How to Do Decision Tree Analysis

The other major risk analysis methodology applicable to IT project portfolio management is decision tree analysis. Where Monte Carlo excels at shaping what happens when many risks are in play at once (such as launching an ERP project), a decision tree proves most useful at mapping either-or situations and the sequential risks that follow each decision (for example, either I build a new factory or retrofit an old one). Each choice is a branch with an attached probability, derived the same way all risks are derived--through brainstorming and research. Each branch leads to other branches, which are the risks that result from choosing the original branch.

The key to analyzing decision trees is knowing that the probabilities compound.
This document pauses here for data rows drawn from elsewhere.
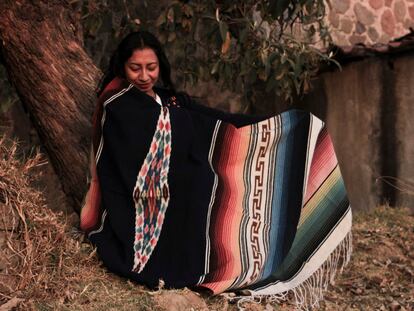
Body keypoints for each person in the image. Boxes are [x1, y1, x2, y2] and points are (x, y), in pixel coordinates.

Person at [80, 31, 352, 308]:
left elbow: (214, 120)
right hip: (143, 210)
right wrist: (179, 127)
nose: (144, 76)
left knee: (227, 188)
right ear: (122, 67)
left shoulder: (168, 100)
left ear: (160, 65)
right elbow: (129, 157)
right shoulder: (117, 104)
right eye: (134, 68)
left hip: (183, 193)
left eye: (151, 68)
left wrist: (267, 126)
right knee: (206, 190)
This is why Waste Management's Rogers likes them. Decision trees often show that good risk decisions are counterintuitive, if you follow the branches. "I'll give some outlandish choice, like rewiring your office or building a new one," Rogers says. "Everyone thinks they know which is less risky, but you watch the risks compound over time and guess what, it's not nearly as risky as you think to build a new office in certain situations."

Decision trees are also powerful presentation tools for executives, as long as you don't drop an entire tree on the CEO. They can be unwieldy. They branch out quickly with thousands of potential paths. ACIO must keep them under control. To demonstrate the path of certain decisions, limit the branches to only the most important risks, and simply leave out remote risks.

Final Analysis

Risk analysis takes some getting used to. Anyone not steeped in this world may misinterpret the results of any given analysis. For example, if you say there's a 90 percent chance it will rain tomorrow, and the day ends up being sunny, your analysis still may have been perfect. There was, after all, a one in 10 chance the sun would shine, and indeed it did.

The hardest part of risk, especially for CIOs, is that it doesn't provide concrete answers. Risk analysis will not tell you which project to do. It will tell you which ones fall into a certain level of risk and payoff. Provide the same IT portfolio and the same risk analysis to Rogers of Waste Management and Lynn Caddell, CIO of Yellow Freight, and they will most likely choose a different set of projects to pursue.